Typically when receiving any review hardware preloaded with Microsoft Windows I tend to run some Windows vs. Linux benchmarks just as a sanity test plus it still seems to generate a fair amount of interest even though the outcome is almost always the same: Linux having a hefty performance advantage over Windows especially in the more demanding creator-type workloads. As an unexpected twist and time consuming puzzle the past two months, when recently testing out the Lenovo ThinkPad P1 Gen 8 it’s faster for numerous workloads now on Microsoft Windows 11 than Ubuntu Linux.
Umm… Ubuntu?
About a decade ago I went through an Ubuntu phase only because a lot of tutorials had their Linux examples in Ubuntu. Ubuntu was so dam laggy and frustrating that the Ubuntu phase didn’t last long.
I’ve been thinking of switching from Kubuntu to Fedora KDE
I don’t like rolling releases, I’d rather have point releases (like Ubuntu or Fedora), but Ubuntu is really far behind on a lot of packages
I’ve used it a few times and it seemed reasonably snappy.
I bet Linux wasn’t updated to recognize the new processor yet and thus wasn’t scheduling to the various types of P, E, and LPE cores correctly.

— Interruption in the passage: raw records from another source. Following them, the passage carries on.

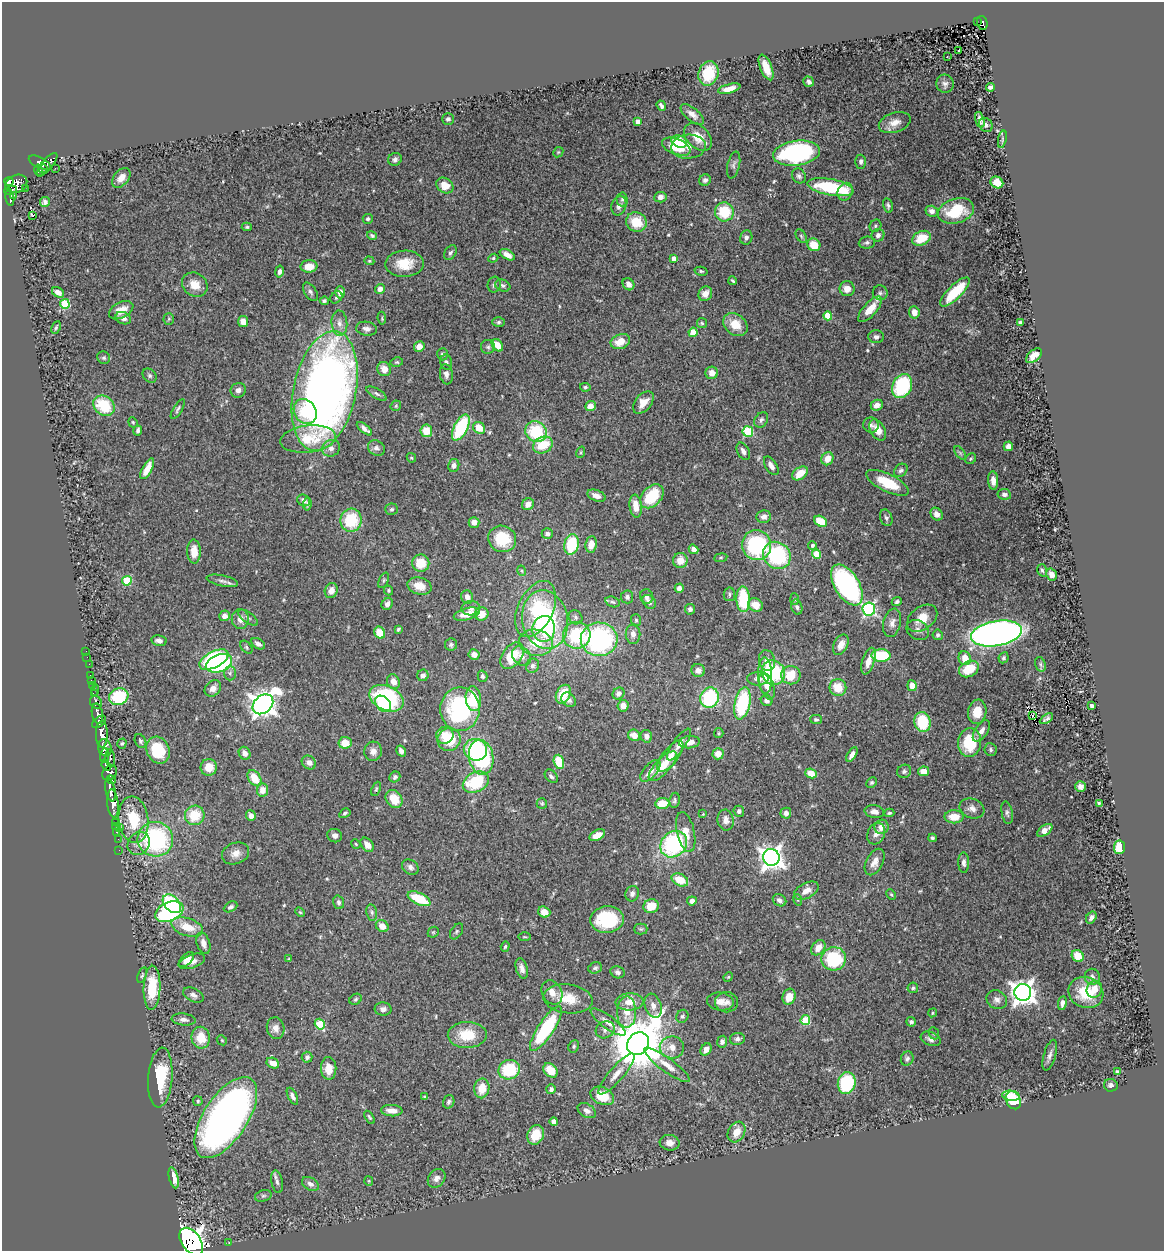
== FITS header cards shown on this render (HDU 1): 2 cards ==
NAXIS1  =                 1162
NAXIS2  =                 1249

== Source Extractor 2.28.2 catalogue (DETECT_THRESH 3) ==
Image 1162 x 1249 px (HDU 1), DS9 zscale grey, 1 PNG px = 1 image px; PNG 1166 x 1253 px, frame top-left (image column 1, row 1249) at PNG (2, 2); each listed source drawn as its Kron ellipse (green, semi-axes under 4 px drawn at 4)
Background 0.886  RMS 0.037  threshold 0.11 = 3 sigma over >= 5 px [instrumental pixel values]
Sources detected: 534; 1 with non-positive FLUX_AUTO (blend fragments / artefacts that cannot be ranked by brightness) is neither listed nor drawn; of the other 533, the 500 brightest by FLUX_AUTO listed and drawn (33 fainter detections omitted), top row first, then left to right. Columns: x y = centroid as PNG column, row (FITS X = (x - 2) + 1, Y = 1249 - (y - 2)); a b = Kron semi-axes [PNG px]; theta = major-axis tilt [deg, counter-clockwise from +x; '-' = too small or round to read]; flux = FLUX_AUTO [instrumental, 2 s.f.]
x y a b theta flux
977 22 2 2 - 8.7
982 23 7 5 -76 130
958 50 3 3 - 19
947 57 2 2 - 3
766 67 13 6 -68 33
708 73 12 10 73 92
809 82 5 5 - 7
945 84 9 8 - 8.3
991 87 4 4 - 6.5
729 89 11 4 14 19
661 106 5 3 - 7.5
692 114 14 6 -39 17
448 119 6 5 - 7.2
980 120 8 3 -73 8.9
638 122 4 4 - 18
895 122 16 10 18 25
986 125 7 6 - 7.3
698 137 16 11 -45 37
1002 139 9 3 78 3.6
679 141 8 6 -20 62
676 147 15 8 -21 64
688 147 17 12 4 30
558 152 6 4 44 3.2
796 153 24 12 8 400
395 159 7 6 - 7.2
861 162 7 5 89 7.1
40 163 12 5 -26 680
47 164 14 5 49 530
734 165 13 6 76 8.5
55 168 2 2 - 9.8
43 169 4 3 - 130
39 171 6 3 -76 170
799 176 8 6 -54 7
121 178 11 7 49 22
705 180 6 5 - 8.8
9 182 4 4 - 460
997 182 6 5 - 29
16 184 11 8 26 970
445 185 9 7 -36 30
830 187 23 8 -10 160
25 188 2 2 - 11
10 190 6 3 19 320
845 192 9 7 67 25
14 195 2 2 - 11
10 197 8 3 -82 210
660 197 6 5 - 13
622 199 7 5 -87 5.5
45 202 5 5 - 7.8
888 205 7 4 -76 6
619 206 10 7 71 13
932 211 6 5 - 10
956 211 18 12 17 91
724 212 9 9 - 87
33 215 3 3 - 19
368 219 5 5 - 4.7
636 222 10 9 - 59
875 226 6 5 - 4.7
247 227 5 4 - 3.3
372 235 5 3 - 4
878 235 6 6 - 8.6
801 236 7 4 -59 3.8
746 237 7 6 - 9.3
921 238 10 7 27 57
867 242 8 6 6 6.6
814 245 7 6 - 42
450 253 8 5 58 5.8
507 255 8 4 -30 14
493 258 5 4 - 3.6
674 258 4 4 - 16
369 261 5 4 - 3.2
404 264 19 13 2 54
309 266 8 6 3 29
701 271 6 4 -14 3.6
279 272 6 4 79 7.4
733 281 4 3 - 3.8
628 284 6 5 - 14
195 285 13 11 -34 31
494 285 8 6 75 6.5
503 285 8 5 -23 6.1
380 289 5 5 - 14
847 289 7 7 - 22
58 292 6 4 -33 15
310 292 10 6 -57 7.5
340 292 6 4 88 18
955 292 19 7 44 110
880 293 7 7 - 7.5
705 294 7 6 - 20
336 297 7 5 44 4.8
324 301 4 4 - 5.3
65 304 5 4 - 120
870 309 16 6 48 39
121 310 13 7 27 28
914 312 6 5 - 23
828 316 4 4 - 59
123 318 8 6 -23 12
382 318 6 4 -82 3.2
169 319 5 5 - 3.7
243 322 5 5 - 22
499 322 6 5 - 4.5
1020 322 4 3 - 4.4
339 323 13 8 -85 17
702 323 5 5 - 3.7
735 324 13 10 -38 43
56 327 6 3 65 3.6
367 329 10 7 -9 11
693 332 4 4 - 70
876 337 8 6 0 7.4
620 342 10 7 20 37
497 345 7 5 -53 35
419 346 5 5 - 22
488 347 7 7 - 6.4
442 354 6 5 - 5.7
1034 356 9 5 41 23
104 358 7 6 - 5.5
397 362 6 4 12 3.7
446 362 7 6 - 6.3
384 369 7 6 - 22
712 373 6 6 - 16
446 374 10 6 -81 11
150 376 8 6 -46 5.6
902 386 12 9 64 160
585 387 5 4 - 4.4
238 390 8 7 - 11
325 391 61 31 78 1900
377 394 11 4 -31 6.7
643 402 13 8 49 27
877 405 6 5 - 15
104 406 11 9 -40 110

Core 100 series was out at the end of 2023. The LPE cores shouldn’t have been an issue.
Ubuntu is quite behind the update curve tho. Something like CatchyOS or Arch probably would have been much better in comparison.
Bleeding edge hardware slower on an older Linux distro. In other news water is wet.
That said it being that bad is legitimately impressive. It’s not like core 100 series where they changed from P + E to LP + P + E cores to shake things up. The 200 series shouldn’t be *that *different from it.
My guess is that the Linux install, upon not recognizing the processor, is designed to assume the processor is so old to not be recognized and is setup for “potato” mode.